◆ **Extracted text**
However, the figures in the central lights in Saint-Remi are slightly taller than those made for the regular single lancets of Braine, so the cartoon would have had to be adapted for the lower panels. Unfortunately we cannot know how closely the rest of Abiud followed the design for David because it is missing. The nineteenth-century restorer who reassembled the Braine glass in Soissons, either before installing it there of before putting it on the market, supplied Abiud with a mix-and-match body and lower extremities from another figure in the series! But, the lower parts of the king David in Reims and of the ancestor of Christ, Amminadab, that comes from Braine have much in common: For each one, the green lines follow the side borders (albeit with an extra fillet in Reims), one leg, and the contour of the throne with adjacent skirt.  A simple horizontal tuck has shortened Amminadab’s shins:

Fig. 9a.  Saint-Remi, N.IVb, lower part of David.


Fig. 9b. Braine (actually in the Cathedral of Soissons), lower part of Amminadab.

This is also a case of the second type, since the legs and skirts of David were adjusted to fill the width of the window without the red fillet.  The width of the throne is increased for Amminadab. Furthermore, the distance between the knees of Amminadab is greater than with David, and the lower legs are angled slightly differently.  The shaded areas on Amminadab show the alterations:  it was simple to let in a vertical strip, but a triangular dart was required to change the angle of the legs. Marked differences in the rendering of draperies and throne almost mask the very close relationship between these designs.  The figure from Braine is more monumental, and the perspectival treatment of the footstool has been eliminated. Such traits confirm the later date of Amminadab.

◆ **Records**

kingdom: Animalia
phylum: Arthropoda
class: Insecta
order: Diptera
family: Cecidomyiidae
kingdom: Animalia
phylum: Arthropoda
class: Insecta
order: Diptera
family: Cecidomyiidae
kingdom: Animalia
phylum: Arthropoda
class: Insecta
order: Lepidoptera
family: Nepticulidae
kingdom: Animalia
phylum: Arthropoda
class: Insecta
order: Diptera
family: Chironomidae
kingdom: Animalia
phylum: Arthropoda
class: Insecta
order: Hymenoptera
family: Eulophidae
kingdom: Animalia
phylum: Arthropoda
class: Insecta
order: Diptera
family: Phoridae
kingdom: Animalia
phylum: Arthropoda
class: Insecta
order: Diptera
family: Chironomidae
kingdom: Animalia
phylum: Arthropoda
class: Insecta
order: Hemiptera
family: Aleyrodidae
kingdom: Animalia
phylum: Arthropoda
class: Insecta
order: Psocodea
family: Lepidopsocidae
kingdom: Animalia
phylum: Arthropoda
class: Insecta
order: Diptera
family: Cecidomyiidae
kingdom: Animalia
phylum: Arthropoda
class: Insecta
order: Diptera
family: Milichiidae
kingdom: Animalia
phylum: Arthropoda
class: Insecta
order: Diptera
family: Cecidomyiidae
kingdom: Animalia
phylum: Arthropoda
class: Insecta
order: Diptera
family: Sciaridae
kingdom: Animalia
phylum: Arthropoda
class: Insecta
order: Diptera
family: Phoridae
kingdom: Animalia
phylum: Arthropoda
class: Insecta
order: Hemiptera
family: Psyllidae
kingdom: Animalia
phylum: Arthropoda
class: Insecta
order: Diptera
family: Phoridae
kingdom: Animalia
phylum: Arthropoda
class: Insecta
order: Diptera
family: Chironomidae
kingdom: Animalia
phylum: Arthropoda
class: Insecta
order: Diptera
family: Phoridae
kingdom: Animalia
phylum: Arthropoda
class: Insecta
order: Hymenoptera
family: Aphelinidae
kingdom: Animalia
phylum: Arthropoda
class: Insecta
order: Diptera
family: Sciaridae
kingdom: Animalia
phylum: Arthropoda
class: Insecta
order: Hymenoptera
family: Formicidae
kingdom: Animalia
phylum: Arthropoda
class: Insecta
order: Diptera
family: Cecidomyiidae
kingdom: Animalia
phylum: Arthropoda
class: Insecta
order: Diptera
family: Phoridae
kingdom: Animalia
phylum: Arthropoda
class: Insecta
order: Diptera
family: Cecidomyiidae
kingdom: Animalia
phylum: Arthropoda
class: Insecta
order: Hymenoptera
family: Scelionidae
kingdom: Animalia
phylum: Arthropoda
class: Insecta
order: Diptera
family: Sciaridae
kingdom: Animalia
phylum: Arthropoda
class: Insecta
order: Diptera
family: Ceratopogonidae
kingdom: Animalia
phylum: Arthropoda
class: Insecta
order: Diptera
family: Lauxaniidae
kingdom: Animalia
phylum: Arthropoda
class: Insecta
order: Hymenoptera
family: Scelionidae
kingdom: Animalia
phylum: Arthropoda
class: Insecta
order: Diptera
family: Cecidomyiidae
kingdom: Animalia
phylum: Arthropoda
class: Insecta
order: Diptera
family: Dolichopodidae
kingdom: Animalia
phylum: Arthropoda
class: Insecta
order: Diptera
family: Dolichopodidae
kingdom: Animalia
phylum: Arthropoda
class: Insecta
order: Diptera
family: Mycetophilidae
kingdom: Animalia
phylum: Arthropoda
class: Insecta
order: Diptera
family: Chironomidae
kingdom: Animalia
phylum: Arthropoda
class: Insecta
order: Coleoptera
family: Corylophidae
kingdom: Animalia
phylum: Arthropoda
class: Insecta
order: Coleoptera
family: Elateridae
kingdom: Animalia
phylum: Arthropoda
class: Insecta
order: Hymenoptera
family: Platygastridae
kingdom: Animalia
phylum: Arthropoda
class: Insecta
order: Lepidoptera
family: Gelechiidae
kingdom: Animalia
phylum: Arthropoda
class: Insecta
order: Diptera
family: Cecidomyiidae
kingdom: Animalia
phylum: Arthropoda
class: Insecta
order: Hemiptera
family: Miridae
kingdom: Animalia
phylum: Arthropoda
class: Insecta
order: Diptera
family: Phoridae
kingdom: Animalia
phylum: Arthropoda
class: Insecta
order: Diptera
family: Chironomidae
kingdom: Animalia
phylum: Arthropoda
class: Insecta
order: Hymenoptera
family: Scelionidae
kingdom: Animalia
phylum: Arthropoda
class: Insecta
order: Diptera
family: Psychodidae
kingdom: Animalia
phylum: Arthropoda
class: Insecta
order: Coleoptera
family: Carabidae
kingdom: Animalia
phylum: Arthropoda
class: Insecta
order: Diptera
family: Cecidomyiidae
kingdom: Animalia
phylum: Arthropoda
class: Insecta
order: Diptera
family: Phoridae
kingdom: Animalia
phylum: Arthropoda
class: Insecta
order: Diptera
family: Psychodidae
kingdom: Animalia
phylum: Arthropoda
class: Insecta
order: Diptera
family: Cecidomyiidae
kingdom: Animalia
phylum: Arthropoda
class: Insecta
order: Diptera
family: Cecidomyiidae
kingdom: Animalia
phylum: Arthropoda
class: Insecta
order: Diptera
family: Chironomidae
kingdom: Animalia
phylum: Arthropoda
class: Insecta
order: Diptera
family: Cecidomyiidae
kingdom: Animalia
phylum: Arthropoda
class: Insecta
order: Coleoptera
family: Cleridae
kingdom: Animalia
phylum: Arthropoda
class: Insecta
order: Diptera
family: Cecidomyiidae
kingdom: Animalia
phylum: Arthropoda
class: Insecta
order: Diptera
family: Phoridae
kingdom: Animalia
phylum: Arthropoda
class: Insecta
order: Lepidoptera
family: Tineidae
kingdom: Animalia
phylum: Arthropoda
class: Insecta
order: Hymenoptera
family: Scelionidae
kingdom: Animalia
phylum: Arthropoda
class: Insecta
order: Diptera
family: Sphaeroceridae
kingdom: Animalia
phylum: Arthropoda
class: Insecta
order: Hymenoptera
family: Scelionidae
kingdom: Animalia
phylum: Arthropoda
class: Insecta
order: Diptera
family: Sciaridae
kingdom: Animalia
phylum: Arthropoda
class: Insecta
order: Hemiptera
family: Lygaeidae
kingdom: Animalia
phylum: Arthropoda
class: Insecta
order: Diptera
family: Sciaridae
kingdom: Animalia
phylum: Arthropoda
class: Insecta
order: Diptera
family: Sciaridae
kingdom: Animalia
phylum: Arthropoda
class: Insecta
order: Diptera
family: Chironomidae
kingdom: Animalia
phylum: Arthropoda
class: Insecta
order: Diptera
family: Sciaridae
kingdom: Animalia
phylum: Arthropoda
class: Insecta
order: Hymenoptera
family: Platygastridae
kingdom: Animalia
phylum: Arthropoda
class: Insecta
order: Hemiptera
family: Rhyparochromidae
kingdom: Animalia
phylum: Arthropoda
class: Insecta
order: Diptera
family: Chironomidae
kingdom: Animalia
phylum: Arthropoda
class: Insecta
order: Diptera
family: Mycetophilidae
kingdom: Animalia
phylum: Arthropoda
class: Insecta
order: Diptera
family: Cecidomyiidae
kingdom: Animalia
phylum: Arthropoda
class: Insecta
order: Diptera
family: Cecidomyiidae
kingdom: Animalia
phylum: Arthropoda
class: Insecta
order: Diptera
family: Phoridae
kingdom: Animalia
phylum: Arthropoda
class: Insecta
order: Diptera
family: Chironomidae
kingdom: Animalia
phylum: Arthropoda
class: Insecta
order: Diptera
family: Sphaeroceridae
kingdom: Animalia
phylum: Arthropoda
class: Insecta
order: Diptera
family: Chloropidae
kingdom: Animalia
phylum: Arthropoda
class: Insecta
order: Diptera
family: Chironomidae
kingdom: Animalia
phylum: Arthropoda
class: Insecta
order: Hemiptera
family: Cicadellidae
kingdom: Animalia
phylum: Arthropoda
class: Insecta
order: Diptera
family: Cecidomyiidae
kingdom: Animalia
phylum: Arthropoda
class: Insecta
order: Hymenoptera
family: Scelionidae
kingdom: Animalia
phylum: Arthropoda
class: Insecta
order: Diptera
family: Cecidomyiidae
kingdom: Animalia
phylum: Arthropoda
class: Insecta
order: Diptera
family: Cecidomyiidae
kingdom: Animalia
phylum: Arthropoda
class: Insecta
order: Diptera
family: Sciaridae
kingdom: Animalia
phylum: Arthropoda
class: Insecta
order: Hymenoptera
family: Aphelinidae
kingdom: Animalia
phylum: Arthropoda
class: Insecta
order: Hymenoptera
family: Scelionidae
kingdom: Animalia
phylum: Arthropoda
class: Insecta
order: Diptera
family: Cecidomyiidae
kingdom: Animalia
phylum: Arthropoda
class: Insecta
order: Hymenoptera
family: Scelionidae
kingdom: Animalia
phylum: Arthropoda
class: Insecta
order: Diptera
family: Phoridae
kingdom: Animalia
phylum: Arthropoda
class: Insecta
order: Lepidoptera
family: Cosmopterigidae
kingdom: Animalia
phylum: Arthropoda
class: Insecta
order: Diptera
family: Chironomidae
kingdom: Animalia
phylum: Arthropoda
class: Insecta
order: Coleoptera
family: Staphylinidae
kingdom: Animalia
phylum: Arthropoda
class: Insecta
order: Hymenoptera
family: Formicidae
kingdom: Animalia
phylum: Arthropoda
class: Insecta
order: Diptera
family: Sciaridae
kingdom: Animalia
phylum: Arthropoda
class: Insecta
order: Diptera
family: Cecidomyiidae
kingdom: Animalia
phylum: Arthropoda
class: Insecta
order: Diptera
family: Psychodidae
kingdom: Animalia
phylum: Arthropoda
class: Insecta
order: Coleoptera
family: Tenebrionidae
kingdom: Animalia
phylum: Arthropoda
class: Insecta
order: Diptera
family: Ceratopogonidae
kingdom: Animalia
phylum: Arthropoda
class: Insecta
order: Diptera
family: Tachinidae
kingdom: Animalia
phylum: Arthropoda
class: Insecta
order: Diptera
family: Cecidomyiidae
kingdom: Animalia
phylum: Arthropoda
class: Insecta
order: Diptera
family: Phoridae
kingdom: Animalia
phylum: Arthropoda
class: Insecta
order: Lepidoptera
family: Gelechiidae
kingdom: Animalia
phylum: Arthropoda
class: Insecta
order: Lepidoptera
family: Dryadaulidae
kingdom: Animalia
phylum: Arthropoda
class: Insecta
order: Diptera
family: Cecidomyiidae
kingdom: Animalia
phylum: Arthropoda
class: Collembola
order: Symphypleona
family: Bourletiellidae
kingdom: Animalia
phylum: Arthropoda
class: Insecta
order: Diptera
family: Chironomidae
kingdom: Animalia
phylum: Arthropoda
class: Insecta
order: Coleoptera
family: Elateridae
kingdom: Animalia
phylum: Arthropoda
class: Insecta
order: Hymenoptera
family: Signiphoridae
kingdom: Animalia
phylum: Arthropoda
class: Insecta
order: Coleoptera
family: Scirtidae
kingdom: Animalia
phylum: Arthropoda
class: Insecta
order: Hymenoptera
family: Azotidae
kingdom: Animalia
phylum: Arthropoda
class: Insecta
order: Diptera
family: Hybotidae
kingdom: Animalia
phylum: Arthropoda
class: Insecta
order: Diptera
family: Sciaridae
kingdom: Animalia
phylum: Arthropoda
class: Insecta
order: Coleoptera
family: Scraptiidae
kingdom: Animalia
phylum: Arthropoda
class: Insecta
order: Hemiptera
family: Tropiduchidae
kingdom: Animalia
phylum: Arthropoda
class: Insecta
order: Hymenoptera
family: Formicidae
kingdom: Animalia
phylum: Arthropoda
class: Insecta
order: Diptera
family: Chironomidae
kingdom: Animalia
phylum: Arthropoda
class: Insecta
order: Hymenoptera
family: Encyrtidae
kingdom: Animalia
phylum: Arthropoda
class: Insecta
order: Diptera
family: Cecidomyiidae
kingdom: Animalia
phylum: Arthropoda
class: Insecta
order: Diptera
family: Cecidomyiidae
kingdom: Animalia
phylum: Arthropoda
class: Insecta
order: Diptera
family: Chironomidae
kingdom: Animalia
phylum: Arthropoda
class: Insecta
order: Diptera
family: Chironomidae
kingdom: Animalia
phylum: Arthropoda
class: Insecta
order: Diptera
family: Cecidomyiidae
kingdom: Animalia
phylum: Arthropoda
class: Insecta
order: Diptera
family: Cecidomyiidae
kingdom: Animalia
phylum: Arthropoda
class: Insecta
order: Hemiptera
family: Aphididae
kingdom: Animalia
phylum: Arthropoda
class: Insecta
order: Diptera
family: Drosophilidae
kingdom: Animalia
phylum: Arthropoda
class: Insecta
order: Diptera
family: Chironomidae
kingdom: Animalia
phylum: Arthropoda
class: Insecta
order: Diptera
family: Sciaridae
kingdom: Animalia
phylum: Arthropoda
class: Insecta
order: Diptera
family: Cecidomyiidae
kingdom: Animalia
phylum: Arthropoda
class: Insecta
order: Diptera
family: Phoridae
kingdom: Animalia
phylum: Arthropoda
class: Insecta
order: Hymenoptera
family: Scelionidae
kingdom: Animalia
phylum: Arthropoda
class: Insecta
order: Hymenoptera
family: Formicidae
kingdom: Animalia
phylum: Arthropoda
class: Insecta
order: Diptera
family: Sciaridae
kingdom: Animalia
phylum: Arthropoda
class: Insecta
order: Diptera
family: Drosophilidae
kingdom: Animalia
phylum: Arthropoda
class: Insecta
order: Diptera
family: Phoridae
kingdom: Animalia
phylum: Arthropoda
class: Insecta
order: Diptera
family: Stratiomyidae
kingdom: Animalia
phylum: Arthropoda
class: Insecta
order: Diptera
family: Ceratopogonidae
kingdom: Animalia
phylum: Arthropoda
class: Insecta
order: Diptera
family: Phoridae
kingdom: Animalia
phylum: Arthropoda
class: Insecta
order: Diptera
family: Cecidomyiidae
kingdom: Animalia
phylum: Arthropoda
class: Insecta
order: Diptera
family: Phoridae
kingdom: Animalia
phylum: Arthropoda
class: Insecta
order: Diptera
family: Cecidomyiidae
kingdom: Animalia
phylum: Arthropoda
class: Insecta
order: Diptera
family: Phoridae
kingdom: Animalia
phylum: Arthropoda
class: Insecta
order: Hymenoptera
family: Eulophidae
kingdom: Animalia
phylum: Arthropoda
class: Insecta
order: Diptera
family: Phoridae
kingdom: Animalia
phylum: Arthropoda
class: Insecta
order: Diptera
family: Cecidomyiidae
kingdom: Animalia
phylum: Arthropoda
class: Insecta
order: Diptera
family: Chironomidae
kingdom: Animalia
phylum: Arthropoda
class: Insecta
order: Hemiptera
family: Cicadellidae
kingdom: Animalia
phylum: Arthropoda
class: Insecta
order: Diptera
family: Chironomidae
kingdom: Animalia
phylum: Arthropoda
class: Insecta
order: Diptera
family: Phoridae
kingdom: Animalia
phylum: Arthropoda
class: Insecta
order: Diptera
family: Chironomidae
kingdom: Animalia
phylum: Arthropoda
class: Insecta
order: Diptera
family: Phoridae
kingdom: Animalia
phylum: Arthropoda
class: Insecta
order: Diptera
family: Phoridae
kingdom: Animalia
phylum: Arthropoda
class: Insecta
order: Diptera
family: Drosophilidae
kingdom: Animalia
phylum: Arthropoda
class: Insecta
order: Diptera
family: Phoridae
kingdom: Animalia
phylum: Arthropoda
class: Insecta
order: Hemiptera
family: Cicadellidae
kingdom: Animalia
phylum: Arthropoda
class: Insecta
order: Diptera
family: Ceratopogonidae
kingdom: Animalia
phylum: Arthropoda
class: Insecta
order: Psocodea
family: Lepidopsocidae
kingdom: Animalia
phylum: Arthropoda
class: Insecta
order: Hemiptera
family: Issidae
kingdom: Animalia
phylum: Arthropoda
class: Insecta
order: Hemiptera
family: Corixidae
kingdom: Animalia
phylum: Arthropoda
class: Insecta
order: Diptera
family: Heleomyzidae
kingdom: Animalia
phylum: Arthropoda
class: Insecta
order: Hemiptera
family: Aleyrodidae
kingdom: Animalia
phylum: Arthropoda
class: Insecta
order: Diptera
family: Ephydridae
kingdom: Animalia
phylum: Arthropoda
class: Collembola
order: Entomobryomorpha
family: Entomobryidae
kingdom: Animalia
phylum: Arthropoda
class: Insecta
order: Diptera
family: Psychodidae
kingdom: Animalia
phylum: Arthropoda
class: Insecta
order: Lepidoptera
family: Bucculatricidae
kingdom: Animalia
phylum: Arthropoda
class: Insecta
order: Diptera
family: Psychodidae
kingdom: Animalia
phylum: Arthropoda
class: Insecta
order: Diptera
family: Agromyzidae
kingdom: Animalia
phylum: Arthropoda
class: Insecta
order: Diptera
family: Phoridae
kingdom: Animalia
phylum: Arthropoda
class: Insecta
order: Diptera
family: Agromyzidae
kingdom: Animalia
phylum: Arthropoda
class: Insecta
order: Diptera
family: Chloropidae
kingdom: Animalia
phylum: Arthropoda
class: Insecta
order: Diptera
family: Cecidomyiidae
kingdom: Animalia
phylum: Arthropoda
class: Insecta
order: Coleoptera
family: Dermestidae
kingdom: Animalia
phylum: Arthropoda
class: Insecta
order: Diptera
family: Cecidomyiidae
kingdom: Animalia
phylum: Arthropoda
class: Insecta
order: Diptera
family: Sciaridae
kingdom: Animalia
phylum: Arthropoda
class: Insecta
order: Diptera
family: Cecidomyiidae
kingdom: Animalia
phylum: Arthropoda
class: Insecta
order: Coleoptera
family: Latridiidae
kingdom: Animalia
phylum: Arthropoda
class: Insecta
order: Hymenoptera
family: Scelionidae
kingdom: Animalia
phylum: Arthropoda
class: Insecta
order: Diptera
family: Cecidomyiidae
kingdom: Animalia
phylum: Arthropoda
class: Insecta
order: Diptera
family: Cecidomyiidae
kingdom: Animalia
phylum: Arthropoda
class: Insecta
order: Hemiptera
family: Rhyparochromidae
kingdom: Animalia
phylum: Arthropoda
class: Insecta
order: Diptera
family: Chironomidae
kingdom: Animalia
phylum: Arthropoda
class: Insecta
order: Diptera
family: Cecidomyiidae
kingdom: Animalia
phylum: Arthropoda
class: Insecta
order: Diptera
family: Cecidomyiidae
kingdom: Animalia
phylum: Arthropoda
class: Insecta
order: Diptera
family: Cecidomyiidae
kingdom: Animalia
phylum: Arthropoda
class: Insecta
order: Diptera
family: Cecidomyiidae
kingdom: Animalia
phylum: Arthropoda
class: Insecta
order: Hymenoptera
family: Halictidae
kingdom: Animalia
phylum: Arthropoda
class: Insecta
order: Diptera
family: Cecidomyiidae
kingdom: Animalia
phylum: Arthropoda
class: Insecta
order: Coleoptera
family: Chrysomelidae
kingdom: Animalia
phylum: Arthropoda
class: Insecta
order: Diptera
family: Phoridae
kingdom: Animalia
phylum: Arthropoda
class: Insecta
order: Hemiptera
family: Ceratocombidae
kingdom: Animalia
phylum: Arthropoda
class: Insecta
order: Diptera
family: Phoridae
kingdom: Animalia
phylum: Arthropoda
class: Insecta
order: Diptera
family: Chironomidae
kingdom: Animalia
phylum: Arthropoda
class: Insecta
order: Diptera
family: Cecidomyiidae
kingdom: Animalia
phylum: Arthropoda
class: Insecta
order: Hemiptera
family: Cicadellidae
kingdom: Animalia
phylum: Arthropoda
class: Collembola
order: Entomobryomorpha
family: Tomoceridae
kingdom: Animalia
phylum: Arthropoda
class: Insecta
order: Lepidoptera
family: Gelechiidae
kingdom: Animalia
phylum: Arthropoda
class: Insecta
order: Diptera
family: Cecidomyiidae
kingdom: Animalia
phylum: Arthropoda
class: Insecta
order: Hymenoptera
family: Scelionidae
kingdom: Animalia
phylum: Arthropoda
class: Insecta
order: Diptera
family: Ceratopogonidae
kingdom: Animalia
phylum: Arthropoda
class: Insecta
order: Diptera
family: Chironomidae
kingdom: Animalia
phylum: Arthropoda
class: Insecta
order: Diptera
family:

◆ **Tasks**
1. In the passage on the Saint-Remi and Braine glass, copy the text word for word from "This is also" to "date of Amminadab.".
2. Using the passage on the Saint-Remi and Braine glass, decide whether each statement agrees with it. Answer yes or no for each, and quote the words that settle it.
(a) The figures in the central lights at Saint-Remi are slightly taller than those made for the single lancets of Braine.
(b) The throne is made narrower for Amminadab.
(c) The Braine figure keeps the perspectival treatment of the footstool.
3. According to the passage on the Saint-Remi and Braine glass, what shortened Amminadab's shins?

◆ **Problem solutions**
1.
This is also a case of the second type, since the legs and skirts of David were adjusted to fill the width of the window without the red fillet.  The width of the throne is increased for Amminadab. Furthermore, the distance between the knees of Amminadab is greater than with David, and the lower legs are angled slightly differently.  The shaded areas on Amminadab show the alterations:  it was simple to let in a vertical strip, but a triangular dart was required to change the angle of the legs. Marked differences in the rendering of draperies and throne almost mask the very close relationship between these designs.  The figure from Braine is more monumental, and the perspectival treatment of the footstool has been eliminated. Such traits confirm the later date of Amminadab.

2.
(a) Yes: "the figures in the central lights in Saint-Remi are slightly taller than those made for the regular single lancets of Braine"
(b) No: "The width of the throne is increased for Amminadab."
(c) No: "the perspectival treatment of the footstool has been eliminated"

3. A simple horizontal tuck.